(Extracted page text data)
● ● ●

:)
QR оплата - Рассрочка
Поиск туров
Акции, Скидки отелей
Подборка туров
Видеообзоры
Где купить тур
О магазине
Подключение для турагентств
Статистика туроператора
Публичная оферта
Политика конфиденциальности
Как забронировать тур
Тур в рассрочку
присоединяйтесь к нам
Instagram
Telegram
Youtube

● ● ●

Task: Write out the data above again, word for word.

Task result:
:)
QR оплата - Рассрочка
Поиск туров
Акции, Скидки отелей
Подборка туров
Видеообзоры
Где купить тур
О магазине
Подключение для турагентств
Статистика туроператора
Публичная оферта
Политика конфиденциальности
Как забронировать тур
Тур в рассрочку
присоединяйтесь к нам
Instagram
Telegram
Youtube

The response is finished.